_TEXT SHOWN_:
Content starts

Principal Life remains the holder of 100% of the outstanding principal amount of
the Series A Notes. Prudential remains the holder of 100% of the outstanding
principal amount of the Series B Notes.
Capitalized terms used and not otherwise defined herein shall have the
respective meanings ascribed to them in the Note Agreement.
B. The Co-Makers and Chase Bank of Texas, N.A., Bank of America National
Trust and Savings Association, ABN Amro Bank N.V., The Chase Manhattan Bank and
the other financial institutions party thereto (collectively, the "BANKS") have
entered into a Credit Agreement dated as of August 31, 1998 (as the same may be
amended, modified, or supplemented from time to time, the "CREDIT AGREEMENT"),
pursuant to which the Banks have agreed to extend credit to the Co-Makers in the
form of revolving credit advances not to exceed an aggregate principal amount of
$215,000,000.
C. The Co-Makers desire that the obligations of certain of the Restricted
Subsidiaries of the Company under Guaranties executed and delivered in
connection with the Credit Agreement (the "BANK GUARANTIES") be excluded from
"Priority Debt" for purposes of the Note Agreement.

Content ends

_DATA FOR REVIEW_:
Content starts

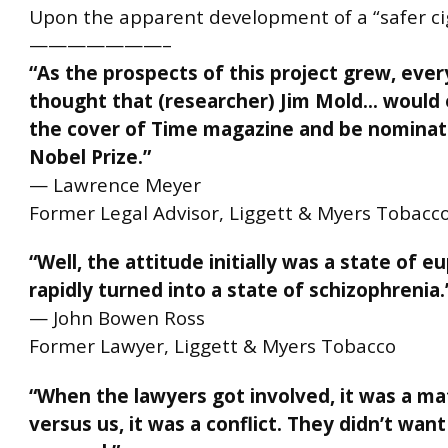
Upon the apparent development of a “safer ci
———————–
“As the prospects of this project grew, eve
thought that (researcher) Jim Mold… would
the cover of Time magazine and be nominate
Nobel Prize.”
— Lawrence Meyer
Former Legal Advisor, Liggett & Myers Tobacc
“Well, the attitude initially was a state of e
rapidly turned into a state of
schizophrenia
.
— John Bowen Ross
Former Lawyer, Liggett & Myers Tobacco
“When the lawyers got involved, it was a m
versus us, it was a conflict. They didn’t want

Content ends

_WHAT TO DO_:
[1] According to the excerpt, what is the maximum aggregate principal amount of the revolving credit advances under the Credit Agreement?
[2] Retype everything in the excerpt from "Principal Life remains" down to "Series B Notes.".
Nothing in the listing is required.

_RESULTS IN ORDER_:
[1] $215,000,000.

[2]
Principal Life remains the holder of 100% of the outstanding principal amount of
the Series A Notes. Prudential remains the holder of 100% of the outstanding
principal amount of the Series B Notes.